◆ Apply what you read ◆
1. In the text about ACLU attorneys and U.S. military actions, how many people did the Al-Majalah strike reportedly kill?
2. Pick up the text about ACLU attorneys and U.S. military actions after its final sentence and continue writing it.

Text section Block Start

CIVILAN DEATHS AT AL-MAJALAH. 5:19

 

Nathan Wessler  discusses the targeted strike on  Al- Majalah in Yemen. On April 17, 2012, the Center for Constitutional Rights and the American Civil Liberties Union made a Freedom of Information Act (“FOIA”) request to several government agencies for information about a US airstrike on a rural community in southwestern Yemen, in the Al-Majalah region, on December 17, 2009.  The strike killed a reported 41 people, including at least 21 children.  The Yemeni government initially claimed that it had carried out the strike, but leaked US government cables later revealed that Yemen had covered up the United States’ responsibility for the strike.

​​As to armed drones, there is certainly a concern to the future. ” -Nathan Wessler

SURVEILLANCE DRONES IN THE U.S.  6:47

 

Nathan Wessler discusses the use of drones for surveillance purposes domestically. He describes their use as part of a larger shift of the paramilitarization of police forces. Using the rational of ant-terrorism mandates, American police forces are arming themselves with military equipment, troop carrying vehicles and weapons.

Nathan Freed Wessler is a staff attorney with the ACLU's Speech, Privacy, and Technology Project, where he handles cases involving both free speech and privacy issues. He previously served as the National Security Fellow in the ACLU’s National Security Project, where he was involved in litigation seeking transparency and accountability for targeted killing and challenging unlawful detention at the U.S. prisons in Bagram and Guantanamo. Mr. Wessler is a graduate of Swarthmore College and New York University School of Law, where he was a Root-Tilden-Kern Fellow. Prior to law school, he worked as a regional and national field organizer for the ACLU.

JAMIL DAKWAR

​​“Most Iraqis will continue to live with this experience." - Jamil Dakwar

ALI V. RUMSFELD.  6:37

 

Attorney, Jamil Dakwar, discusses Ali V Rumsfeld. In March 2005, the ACLU and Human Rights First filed a landmark lawsuit charging former Defense Secretary Donald Rumsfeld and other senior military leaders with direct responsibility for the torture and abuse of detainees. The suit was brought on behalf of nine men subjected to torture and abuse under Rumsfeld's command. The district court dismissed the case in March 2007 on the grounds that constitutional protections did not apply to Iraqi and Afghan nationals in U.S. custody in those countries.

Text section Block End
Source material Block Start

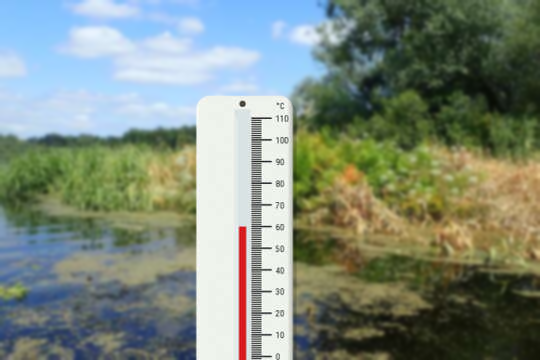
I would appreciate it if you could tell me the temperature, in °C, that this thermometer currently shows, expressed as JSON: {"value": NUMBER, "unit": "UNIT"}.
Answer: {"value": 60, "unit": "°C"}
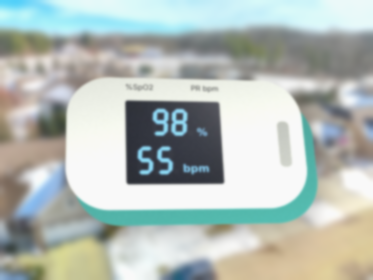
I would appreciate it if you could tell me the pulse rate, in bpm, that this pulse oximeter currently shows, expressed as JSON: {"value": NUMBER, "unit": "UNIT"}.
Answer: {"value": 55, "unit": "bpm"}
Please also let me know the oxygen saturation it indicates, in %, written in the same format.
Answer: {"value": 98, "unit": "%"}
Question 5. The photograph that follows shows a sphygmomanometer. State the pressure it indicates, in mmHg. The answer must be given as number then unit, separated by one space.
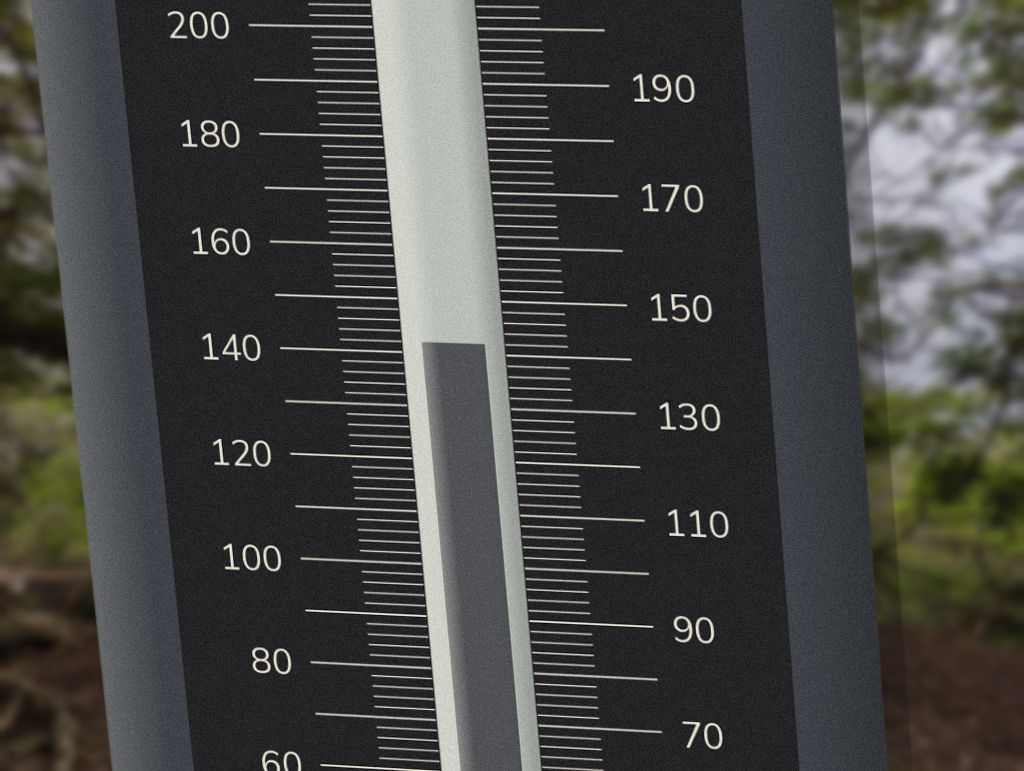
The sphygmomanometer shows 142 mmHg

Source material Block End

◆ Task-by-task results ◆
1. A reported 41 people, including at least 21 children.

2.
​​“The rest of the world is watching.” - Jamil Dakwar

RACE AND U.S. HUMAN RIGHTS VIOLATIONS.  7:07

 

Jamil Dakwar talks about the US government’s policies targeting racial, ethnic and religious minorities.  Detention policies authorized by General Sanchez, allowing for the use of dogs to exploit the idea that arab men have a fear of dogs, serves a prime example of the way that race has come to play a central role in counter terrorism policies.

"What makes us different than other lawyers."

ACTIVISM AND HUMAN RIGHTS  6:47

 

Jamil Dakwar talks about growing up as a Palestinian in Israel and how his early life experiences politicized him, creating the foundation for his eventual work in activism, law and human rights.

​​“Counterterrorism has become a tool to violate human rights." - Jamil Dakwar

BRINGING HUMAN RIGHTS TO THE U.S.  2:52

 

Jamil Dakwar discusses the process of bringing an international human rights framework to the U.S.

Jamil Dakwar is the Director of the American Civil Liberties Union's Human Rights Program (HRP) which is dedicated to holding the U.S. government accountable to its international human rights obligations and commitments. He also serves as the ACLU Main Representative to the United Nations, and has testified before the Inter-American Commission on Human Rights, United Nations human rights bodies, and the Organization for Security and Co-Operation in Europe (OSCE), about human rights violations in the U.S. Prior to joining the ACLU in 2004, Jamil worked at Human Rights Watch, where he conducted research, advocated, and published reports on issues of torture and detention in Egypt, Morocco, Israel, and the Occupied Palestinian Territories. Before coming to the United States, he was a senior attorney with Adalah, a leading human rights group in Israel, where he filed and argued human rights cases before Israeli courts and advocated before international forums.
Jamil is a graduate of Tel Aviv University and NYU School of Law.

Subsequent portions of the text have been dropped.